__Teks yang Ditampilkan__
Istana sedang dalam kekacauan. Perseteruan antara Jokowi dengan Megawati belum reda (malah makin meruncing), sekarang ditambah lagi perseteruan antara Megawati (PDIP) dengan Surya Paloh (Nasdem) dan antara Jokowi (istana) dengan Surya Paloh (Nasdem).
Perseteruan antara SP dan Megawati sudah lama terjadi, walaupun mereka sama-sama dalam partai koalisi Pemerintah. Sampai-sampai jika mereka berdua hadir dalam sebuah acara, Mega tidak mau bersalaman dengan SP. Sepertinya Mega punya dendam pribadi dengan SP yang tak kunjung saling maaf-memaafkan. Dendam itu kini bertambah mendalam ketika Nasdem mencapreskan Anies, yang sebelumnya juga mengusung Ganjar dari PDIP sebagai salah satu kandidat capres Nasdem. Ini dianggap menyalahi aturan PDIP karena Ganjar merupakan kader PDIP.

__Informasi yang Diberikan__
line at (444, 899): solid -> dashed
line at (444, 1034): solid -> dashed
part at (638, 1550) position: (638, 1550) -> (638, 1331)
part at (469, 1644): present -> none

__Yang Perlu Dikerjakan__
A – Tuliskan kembali teks tentang perseteruan Megawati dan Surya Paloh, seluruhnya dari "Istana sedang dalam" hingga "merupakan kader PDIP.".
B – Menurut teks tentang perseteruan Megawati dan Surya Paloh, apa yang membuat dendam Megawati terhadap Surya Paloh makin mendalam? Jelaskan dalam satu sampai tiga kalimat.
C – Sambung teks tentang perseteruan Megawati dan Surya Paloh mulai dari kalimat terakhirnya.

__Jawaban Per Tugas__
A –
Istana sedang dalam kekacauan. Perseteruan antara Jokowi dengan Megawati belum reda (malah makin meruncing), sekarang ditambah lagi perseteruan antara Megawati (PDIP) dengan Surya Paloh (Nasdem) dan antara Jokowi (istana) dengan Surya Paloh (Nasdem).
Perseteruan antara SP dan Megawati sudah lama terjadi, walaupun mereka sama-sama dalam partai koalisi Pemerintah. Sampai-sampai jika mereka berdua hadir dalam sebuah acara, Mega tidak mau bersalaman dengan SP. Sepertinya Mega punya dendam pribadi dengan SP yang tak kunjung saling maaf-memaafkan. Dendam itu kini bertambah mendalam ketika Nasdem mencapreskan Anies, yang sebelumnya juga mengusung Ganjar dari PDIP sebagai salah satu kandidat capres Nasdem. Ini dianggap menyalahi aturan PDIP karena Ganjar merupakan kader PDIP.

B – Dendam itu makin mendalam ketika Nasdem mencapreskan Anies. Sebelumnya Nasdem juga mengusung Ganjar dari PDIP sebagai salah satu kandidat capresnya.

C –
Ketika SP sudah dianggap “menyeberang” dari koalisi Pemerintah, tapi Nasdem masih ingin tetap berada dalam koalisi sampai tahun 2024. Akhirnya Megawati yang sudah “benci” SP mendesak Jokowi untuk mereshuffle Menteri-menteri dari Nasdem. Tapi nyatanya, setelah SP bertemu Jokowi, tiba-tiba Jokowi urung mereshuffle Menteri Nasdem. Ini makin menambah geram Megawati. Dengan pengaruhnya yang besar di pemerintahan Jokowi yang telah menguasai beberapa jabatan strategis di Pemerintahan, salah satunya adalah Jaksa Agung, akhirnya Megawati mencoba mendepak Menteri Nasdem dengan memperkarakan salah Menteri Nasdem (Menkominfo, Jhonny G. Plate). Ini bukan murni kasus hukum, tetapi lebih bermuatan politik. Jika murni kasus hukum, justru elit-elit PDIP yang seharusnya dibidik oleh Kejagung, karena PDIP adalah sarang koruptor.
Ada kemungkinan semua Menteri Nasdem akan ditersangkakan oleh “bawahan” Megawati. Siapkan Nasdem menerima kenyataan ini ?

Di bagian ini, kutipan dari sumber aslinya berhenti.